(Task material begins)
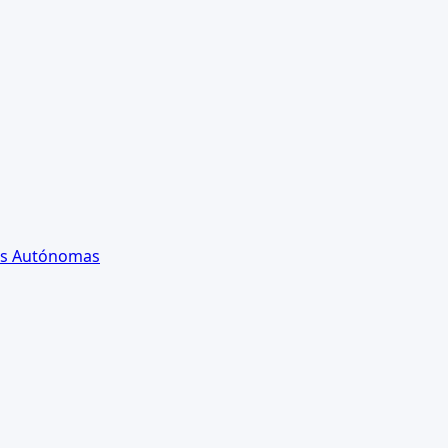
es Autónomas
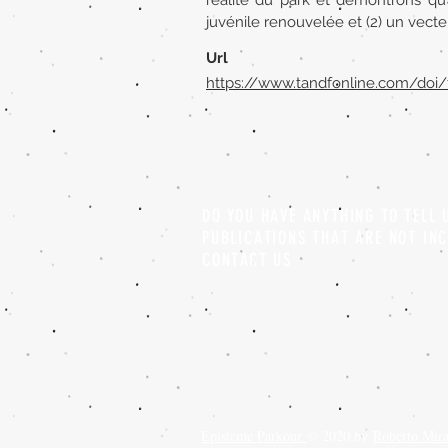
réalité du park et démontrons qu’
juvénile renouvelée et (2) un vecte
Url
https://www.tandfonline.com/doi/
DO YOU HAVE ANYTHING TO TELL
PUBLICATIONS THAT ARE NOT IN
CONTACT US
Episteme Parkour
© 2020 by
Roberto Mir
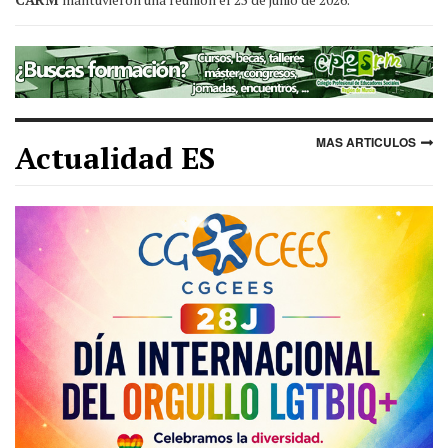
MAS ARTICULOS
Actualidad ES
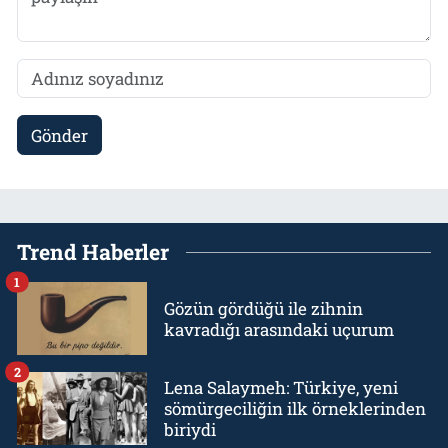
Gönder
Trend Haberler
1
Gözün gördüğü ile zihnin
kavradığı arasındaki uçurum
2
Lena Salaymeh: Türkiye, yeni
sömürgeciliğin ilk örneklerinden
biriydi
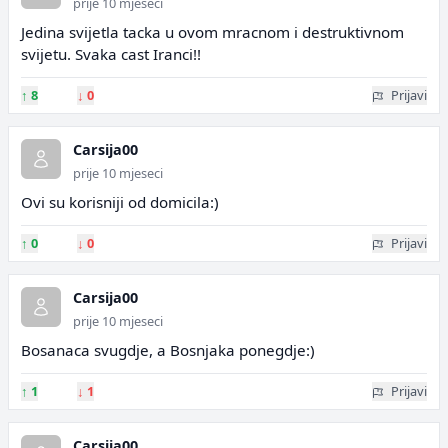
prije 10 mjeseci
Jedina svijetla tacka u ovom mracnom i destruktivnom
svijetu. Svaka cast Iranci!!
↑
8
↓
0
Prijavi
Carsija00
prije 10 mjeseci
Ovi su korisniji od domicila:)
↑
0
↓
0
Prijavi
Carsija00
prije 10 mjeseci
Bosanaca svugdje, a Bosnjaka ponegdje:)
↑
1
↓
1
Prijavi
Carsija00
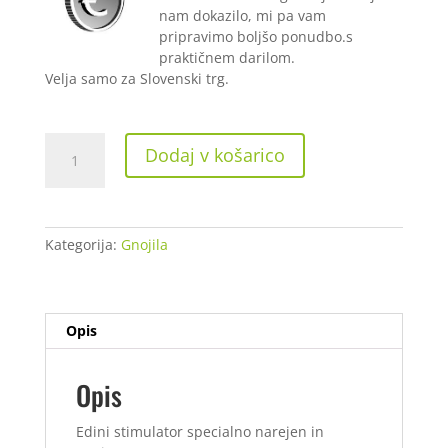
nam dokazilo, mi pa vam
pripravimo boljšo ponudbo.s
praktičnem darilom.
Velja samo za Slovenski trg.
Advancet
Dodaj v košarico
Nutrients
Kushie
Kush
1
Kategorija:
Gnojila
L
količina
Opis
Opis
Edini stimulator specialno narejen in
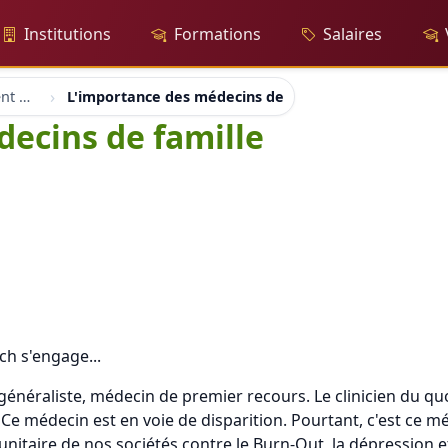
Institutions
Formations
Salaires
Burnout Stress Epuisement professionnel
L'importance des médecins de famille
ecins de famille
ch s'engage...
énéraliste, médecin de premier recours. Le clinicien du qu
e. Ce médecin est en voie de disparition. Pourtant, c'est ce 
itaire de nos sociétés contre le Burn-Out, la dépression et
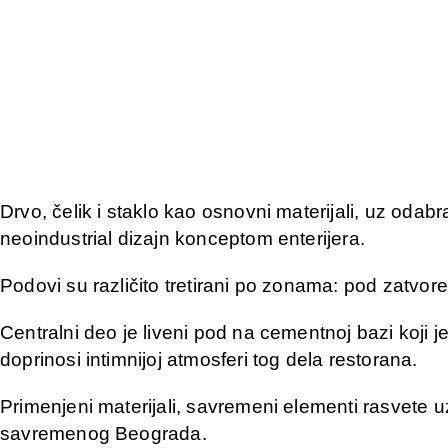
Drvo, čelik i staklo kao osnovni materijali, uz odab
neoindustrial dizajn konceptom enterijera.
Podovi su različito tretirani po zonama: pod zatvo
Centralni deo je liveni pod na cementnoj bazi koji j
doprinosi intimnijoj atmosferi tog dela restorana.
Primenjeni materijali, savremeni elementi rasvete uz
savremenog Beograda.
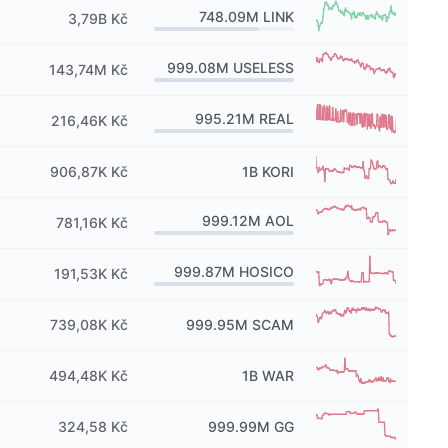
748.09M
LINK
3,79B Kč
999.08M
USELESS
143,74M Kč
995.21M
REAL
216,46K Kč
906,87K Kč
1B
KORI
999.12M
AOL
781,16K Kč
999.87M
HOSICO
191,53K Kč
739,08K Kč
999.95M
SCAM
494,48K Kč
1B
WAR
324,58 Kč
999.99M
GG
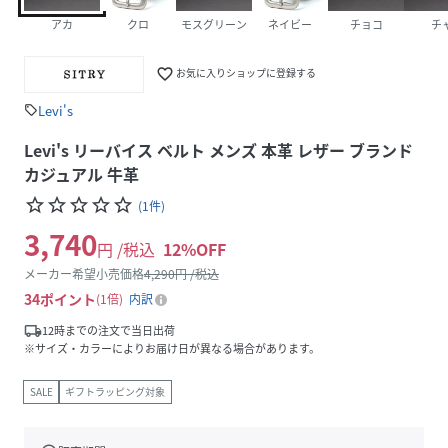
アカ
クロ
モスグリーン
ネイビー
チョコ
チ
favorite_border
お気に入りショップに登録する
Levi's
sell
Levi's リーバイス ベルト メンズ 本革 レザー ブランド
カジュアル 牛革
star_border
star_border
star_border
star_border
star_border
(
1
件
)
3,740
円 /税込
12
%OFF
メーカー希望小売価格
4,290
円 /税込
34
ポイント
1倍
内訳
local_shipping
12時までの注文で当日出荷
※サイズ・カラーによりお届け日が異なる場合があります。
SALE
ギフトラッピング対象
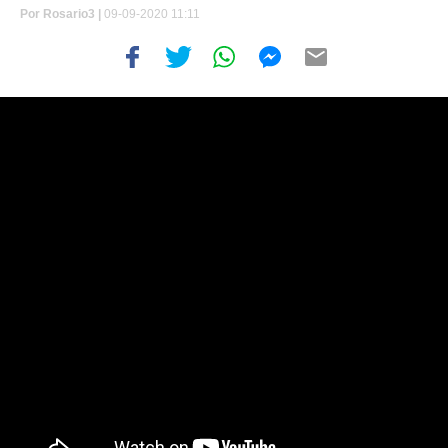
Por
Rosario3 |
09-09-2020 11:11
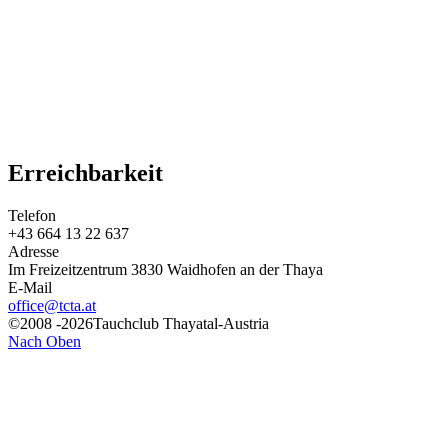
Erreichbarkeit
Telefon
+43 664 13 22 637
Adresse
Im Freizeitzentrum 3830 Waidhofen an der Thaya
E-Mail
office@tcta.at
©2008 -2026Tauchclub Thayatal-Austria
Nach Oben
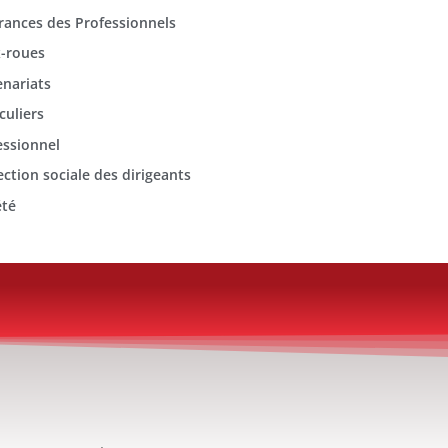
rances des Professionnels
-roues
enariats
culiers
essionnel
ection sociale des dirigeants
été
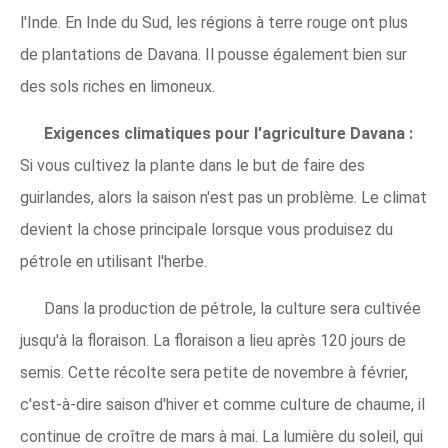
l'Inde. En Inde du Sud, les régions à terre rouge ont plus
de plantations de Davana. Il pousse également bien sur
des sols riches en limoneux.
Exigences climatiques pour l'agriculture Davana :
Si vous cultivez la plante dans le but de faire des
guirlandes, alors la saison n'est pas un problème. Le climat
devient la chose principale lorsque vous produisez du
pétrole en utilisant l'herbe.
Dans la production de pétrole, la culture sera cultivée
jusqu'à la floraison. La floraison a lieu après 120 jours de
semis. Cette récolte sera petite de novembre à février,
c'est-à-dire saison d'hiver et comme culture de chaume, il
continue de croître de mars à mai. La lumière du soleil, qui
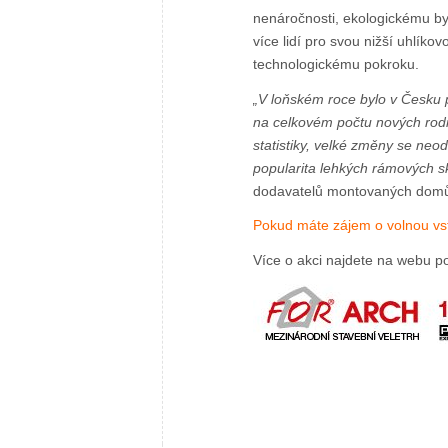
nenáročnosti, ekologickému byd
více lidí pro svou nižší uhlíkov
technologickému pokroku.
„V loňském roce bylo v Česku 
na celkovém počtu nových rodi
statistiky, velké změny se neod
popularita lehkých rámových sk
dodavatelů montovaných domů
Pokud máte zájem o volnou vst
Více o akci najdete na webu p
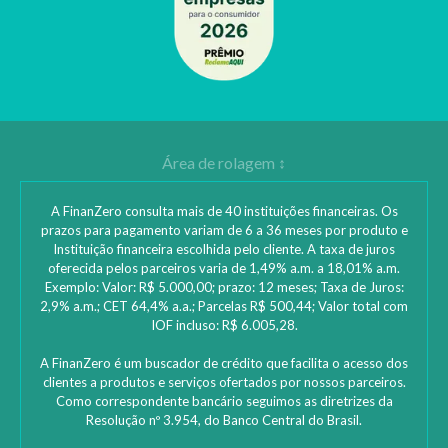
A FinanZero consulta mais de 40 instituições financeiras. Os
prazos para pagamento variam de 6 a 36 meses por produto e
Instituição financeira escolhida pelo cliente. A taxa de juros
oferecida pelos parceiros varia de 1,49% a.m. a 18,01% a.m.
Exemplo: Valor: R$ 5.000,00; prazo: 12 meses; Taxa de Juros:
2,9% a.m.; CET 64,4% a.a.; Parcelas R$ 500,44; Valor total com
IOF incluso: R$ 6.005,28.
A FinanZero é um buscador de crédito que facilita o acesso dos
clientes a produtos e serviços ofertados por nossos parceiros.
Como correspondente bancário seguimos as diretrizes da
Resolução nº 3.954, do Banco Central do Brasil.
(Task material ends)
> [Task requirements]
Reproduce the text read from all of the records above, line for line and without any changes. Leave the pictures out.

> [Answer section]
es Autónomas
réalité du park et démontrons qu’
juvénile renouvelée et (2) un vecte
Url
https://www.tandfonline.com/doi/
DO YOU HAVE ANYTHING TO TELL
PUBLICATIONS THAT ARE NOT IN
CONTACT US
Episteme Parkour
© 2020 by
Roberto Mir
MAS ARTICULOS
Actualidad ES
Gönder
Trend Haberler
1
Gözün gördüğü ile zihnin
kavradığı arasındaki uçurum
2
Lena Salaymeh: Türkiye, yeni
sömürgeciliğin ilk örneklerinden
biriydi
prije 10 mjeseci
Jedina svijetla tacka u ovom mracnom i destruktivnom
svijetu. Svaka cast Iranci!!
↑
8
↓
0
Prijavi
Carsija00
prije 10 mjeseci
Ovi su korisniji od domicila:)
↑
0
↓
0
Prijavi
Carsija00
prije 10 mjeseci
Bosanaca svugdje, a Bosnjaka ponegdje:)
↑
1
↓
1
Prijavi
Carsija00
nam dokazilo, mi pa vam
pripravimo boljšo ponudbo.s
praktičnem darilom.
Velja samo za Slovenski trg.
Advancet
Dodaj v košarico
Nutrients
Kushie
Kush
1
Kategorija:
Gnojila
L
količina
Opis
Opis
Edini stimulator specialno narejen in
Institutions
Formations
Salaires
Burnout Stress Epuisement professionnel
L'importance des médecins de famille
ecins de famille
ch s'engage...
énéraliste, médecin de premier recours. Le clinicien du qu
e. Ce médecin est en voie de disparition. Pourtant, c'est ce 
itaire de nos sociétés contre le Burn-Out, la dépression et
Drvo, čelik i staklo kao osnovni materijali, uz odab
neoindustrial dizajn konceptom enterijera.
Podovi su različito tretirani po zonama: pod zatvo
Centralni deo je liveni pod na cementnoj bazi koji j
doprinosi intimnijoj atmosferi tog dela restorana.
Primenjeni materijali, savremeni elementi rasvete uz
savremenog Beograda.
748.09M
LINK
3,79B Kč
999.08M
USELESS
143,74M Kč
995.21M
REAL
216,46K Kč
906,87K Kč
1B
KORI
999.12M
AOL
781,16K Kč
999.87M
HOSICO
191,53K Kč
739,08K Kč
999.95M
SCAM
494,48K Kč
1B
WAR
324,58 Kč
999.99M
GG
アカ
クロ
モスグリーン
ネイビー
チョコ
チ
favorite_border
お気に入りショップに登録する
Levi's
sell
Levi's リーバイス ベルト メンズ 本革 レザー ブランド
カジュアル 牛革
star_border
star_border
star_border
star_border
star_border
(
1
件
)
3,740
円 /税込
12
%OFF
メーカー希望小売価格
4,290
円 /税込
34
ポイント
1倍
内訳
local_shipping
12時までの注文で当日出荷
※サイズ・カラーによりお届け日が異なる場合があります。
SALE
ギフトラッピング対象
Por
Rosario3 |
09-09-2020 11:11
Erreichbarkeit
Telefon
+43 664 13 22 637
Adresse
Im Freizeitzentrum 3830 Waidhofen an der Thaya
E-Mail
office@tcta.at
©2008 -2026Tauchclub Thayatal-Austria
Nach Oben
rances des Professionnels
-roues
enariats
culiers
essionnel
ection sociale des dirigeants
été
l'Inde. En Inde du Sud, les régions à terre rouge ont plus
de plantations de Davana. Il pousse également bien sur
des sols riches en limoneux.
Exigences climatiques pour l'agriculture Davana :
Si vous cultivez la plante dans le but de faire des
guirlandes, alors la saison n'est pas un problème. Le climat
devient la chose principale lorsque vous produisez du
pétrole en utilisant l'herbe.
Dans la production de pétrole, la culture sera cultivée
jusqu'à la floraison. La floraison a lieu après 120 jours de
semis. Cette récolte sera petite de novembre à février,
c'est-à-dire saison d'hiver et comme culture de chaume, il
continue de croître de mars à mai. La lumière du soleil, qui
nenáročnosti, ekologickému byd
více lidí pro svou nižší uhlíkov
technologickému pokroku.
„V loňském roce bylo v Česku 
na celkovém počtu nových rodi
statistiky, velké změny se neod
popularita lehkých rámových sk
dodavatelů montovaných domů
Pokud máte zájem o volnou vst
Více o akci najdete na webu p
A FinanZero consulta mais de 40 instituições financeiras. Os
prazos para pagamento variam de 6 a 36 meses por produto e
Instituição financeira escolhida pelo cliente. A taxa de juros
oferecida pelos parceiros varia de 1,49% a.m. a 18,01% a.m.
Exemplo: Valor: R$ 5.000,00; prazo: 12 meses; Taxa de Juros:
2,9% a.m.; CET 64,4% a.a.; Parcelas R$ 500,44; Valor total com
IOF incluso: R$ 6.005,28.
A FinanZero é um buscador de crédito que facilita o acesso dos
clientes a produtos e serviços ofertados por nossos parceiros.
Como correspondente bancário seguimos as diretrizes da
Resolução nº 3.954, do Banco Central do Brasil.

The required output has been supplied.